- SOURCE PASSAGE:
★ ★ ★ ★

Figure 8 demonstrates that often for the same time delay, islets are either synchronized in a fast oscillation or clustered into episodes in a slow oscillation. One explanation for this is that the islet properties are different in the different cases; some islet properties are such that fast closed-loop oscillations will occur whereas others facilitate slow closed-loop oscillations. Yet, in our model islets, we found that the same model islets were capable of producing both types of closed-loop oscillations. If the model islets were started with one set of initial conditions, fast closed-loop oscillations occurred, while if started from another set of initial conditions, slow closed-loop oscillations occurred. That is, the model closed-loop system is bistable.

To determine if biological islets also display bistability in a closed-loop system, we used a protocol in which G_e was initially clamped at 10 mM, allowed to vary in the closed-loop system, then clamped a second time at 10 mM, and finally allowed to vary once again. The rationale behind the second clamp was to allow the islets to drift away from the periodic cycle achieved during the closed-loop configuration. This would effectively reset the “initial conditions” for when the closed-loop configuration was reestablished, so that the islets could potentially move to the alternate oscillatory cycle (if one indeed exists).

★ ★ ★ ★

- TO DO:
A. From the passage on islet bistability, extract the words from "To determine if" to "one indeed exists).".
B. Answer these questions using the passage on islet bistability:
(i) In the model, what determined whether the same islets produced fast or slow closed-loop oscillations?
(ii) At what concentration was G_e clamped in the protocol?
(iii) What was the second clamp meant to let the islets do?

★ ★ ★ ★

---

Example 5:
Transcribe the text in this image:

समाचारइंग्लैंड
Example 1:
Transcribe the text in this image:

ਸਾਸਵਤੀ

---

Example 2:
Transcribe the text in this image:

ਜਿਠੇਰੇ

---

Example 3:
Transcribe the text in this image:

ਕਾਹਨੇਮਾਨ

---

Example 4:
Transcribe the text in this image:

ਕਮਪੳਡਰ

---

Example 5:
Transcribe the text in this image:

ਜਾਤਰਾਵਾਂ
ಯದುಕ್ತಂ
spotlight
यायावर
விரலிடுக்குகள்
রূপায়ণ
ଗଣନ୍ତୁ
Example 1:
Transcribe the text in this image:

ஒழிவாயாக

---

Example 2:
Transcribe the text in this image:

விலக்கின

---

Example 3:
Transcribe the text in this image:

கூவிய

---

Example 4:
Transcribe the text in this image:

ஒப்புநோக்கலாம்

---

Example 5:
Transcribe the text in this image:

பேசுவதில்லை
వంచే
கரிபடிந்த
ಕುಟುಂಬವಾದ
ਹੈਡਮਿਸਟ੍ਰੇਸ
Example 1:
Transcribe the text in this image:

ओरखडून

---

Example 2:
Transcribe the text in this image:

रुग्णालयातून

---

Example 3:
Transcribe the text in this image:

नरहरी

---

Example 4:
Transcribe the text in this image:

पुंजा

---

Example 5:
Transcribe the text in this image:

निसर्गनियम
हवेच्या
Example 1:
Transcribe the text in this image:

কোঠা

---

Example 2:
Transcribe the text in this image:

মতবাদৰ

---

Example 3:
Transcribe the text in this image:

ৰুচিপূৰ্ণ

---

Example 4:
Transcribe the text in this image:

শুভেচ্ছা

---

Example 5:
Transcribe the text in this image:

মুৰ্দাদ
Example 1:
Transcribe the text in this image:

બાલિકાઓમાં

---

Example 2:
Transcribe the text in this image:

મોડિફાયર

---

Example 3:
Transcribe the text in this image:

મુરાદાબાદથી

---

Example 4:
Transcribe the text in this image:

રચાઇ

★ ★ ★ ★

- RESPONSES TO THE EXERCISE:
A.
To determine if biological islets also display bistability in a closed-loop system, we used a protocol in which G_e was initially clamped at 10 mM, allowed to vary in the closed-loop system, then clamped a second time at 10 mM, and finally allowed to vary once again. The rationale behind the second clamp was to allow the islets to drift away from the periodic cycle achieved during the closed-loop configuration. This would effectively reset the “initial conditions” for when the closed-loop configuration was reestablished, so that the islets could potentially move to the alternate oscillatory cycle (if one indeed exists).

B.
(i) The set of initial conditions the model islets were started with.
(ii) 10 mM.
(iii) Drift away from the periodic cycle achieved during the closed-loop configuration.